----- Excerpt

Huntington’s Disease (HD) is an incurable, autosomal dominant neurodegenerative disease which causes motor, behavioural and cognitive impairments [1,2,3]. In recent years, there has been increasing recognition of the role of palliative care in the management of neurodegenerative disease, including motor neuron disease (MND), with emerging literature specific to the need for and benefits of palliative care in advanced HD [4]. Despite this, many mainstream palliative care services do not recognise advanced HD as a terminal illness [5]. We present a case of a patient with late-stage HD admitted to a specialised Neuro-Palliative Care Service, highlighting the critical role of palliative care and the unique challenges associated with its provision in this patient cohort, whilst providing insight into our dedicated multi-disciplinary service model.

Case Presentation

Relevant Past History

A 26-year-old woman presented to a presymptomatic genetic testing program to undergo HD gene testing in May 2004. She was married with three sons, aged 2, 4 and 5 and had a strong family history of HD (Fig. 1). Her mother was diagnosed with HD at the age of 33 and died seven years later from the disease. The patient recalled her mother being unprepared for developing HD and reported her desire to complete an Advance Care Plan (ACP) and choose her own Aged Care Facility (ACF) should testing return positive. She denied any symptoms of HD, however physical assessment revealed non-specific motor abnormalities including slurred speech, a shuffling gait with minimal arm swing and gait instability. In July 2004, she was formally diagnosed with symptomatic HD after genetic testing revealed 47 CAG repeats in the huntingtin gene.

Fig. 1
figure 1

Genogram - Patient denoted by "X". Affected , Gene positive (Asymptomatic) Gene Negative (Asymptomatic) Not Screened (Asymptomatic) Deceased (Asymptomatic)

Full size image

From diagnosis until February 2011, she was seen six-monthly at a neuropsychiatry clinic. During this time, she developed anxiety and depression, started using multiple substances (alcohol, marijuana, benzodiazepines and amphetamines) to excess and had three involuntary psychiatry admissions, each after suicide attempts. She was made redundant from her work, divorced and experienced frequent accommodation changes. She also experienced worsening motor and cognitive impairments with consecutive neuropsychiatry assessments demonstrating the emergence of mild executive function deficits, specifically findings of mild reduction in verbal fluency, slowing on tasks of increased cognitive loading and difficulty learning unstructured material. The patient received counselling for poly-substance abuse, eventually abstaining from substance use and was commenced on haloperidol 0.5 mg BD to treat her chorea.

----------
----- Information

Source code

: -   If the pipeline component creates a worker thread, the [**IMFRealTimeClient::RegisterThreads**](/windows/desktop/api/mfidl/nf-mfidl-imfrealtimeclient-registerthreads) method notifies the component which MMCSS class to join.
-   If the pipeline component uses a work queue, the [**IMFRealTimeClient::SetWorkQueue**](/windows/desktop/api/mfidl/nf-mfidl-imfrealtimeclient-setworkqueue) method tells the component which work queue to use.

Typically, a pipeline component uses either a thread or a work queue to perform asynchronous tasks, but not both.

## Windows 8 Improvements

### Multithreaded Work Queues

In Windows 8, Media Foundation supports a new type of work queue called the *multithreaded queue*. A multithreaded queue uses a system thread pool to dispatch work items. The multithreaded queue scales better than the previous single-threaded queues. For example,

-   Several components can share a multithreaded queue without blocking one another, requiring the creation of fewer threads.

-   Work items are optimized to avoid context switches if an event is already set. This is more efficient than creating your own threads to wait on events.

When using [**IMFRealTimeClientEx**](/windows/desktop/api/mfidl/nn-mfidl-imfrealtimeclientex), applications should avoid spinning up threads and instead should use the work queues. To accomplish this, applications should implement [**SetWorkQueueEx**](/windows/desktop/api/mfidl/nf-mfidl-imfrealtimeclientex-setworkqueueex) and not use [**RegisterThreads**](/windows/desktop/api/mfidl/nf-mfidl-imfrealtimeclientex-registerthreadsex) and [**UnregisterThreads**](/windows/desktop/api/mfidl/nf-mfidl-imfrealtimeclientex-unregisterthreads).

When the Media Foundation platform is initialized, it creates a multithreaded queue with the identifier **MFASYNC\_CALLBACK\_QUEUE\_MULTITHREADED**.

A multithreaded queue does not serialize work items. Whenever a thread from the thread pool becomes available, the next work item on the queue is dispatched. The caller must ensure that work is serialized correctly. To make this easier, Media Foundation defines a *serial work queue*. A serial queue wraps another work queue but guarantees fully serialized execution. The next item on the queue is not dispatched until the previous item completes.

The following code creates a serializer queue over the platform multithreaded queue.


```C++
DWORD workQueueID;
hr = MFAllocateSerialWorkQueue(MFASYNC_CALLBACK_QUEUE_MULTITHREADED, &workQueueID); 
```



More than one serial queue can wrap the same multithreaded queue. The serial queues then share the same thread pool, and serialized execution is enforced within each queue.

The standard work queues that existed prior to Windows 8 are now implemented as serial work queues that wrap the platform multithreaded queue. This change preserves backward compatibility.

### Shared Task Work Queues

----------

[About this task]
Transcribe the Huntington's disease case report word for word, from "Genogram - Patient" up to and including "(Asymptomatic) Deceased (Asymptomatic)".

[Result]
Genogram - Patient denoted by "X". Affected , Gene positive (Asymptomatic) Gene Negative (Asymptomatic) Not Screened (Asymptomatic) Deceased (Asymptomatic)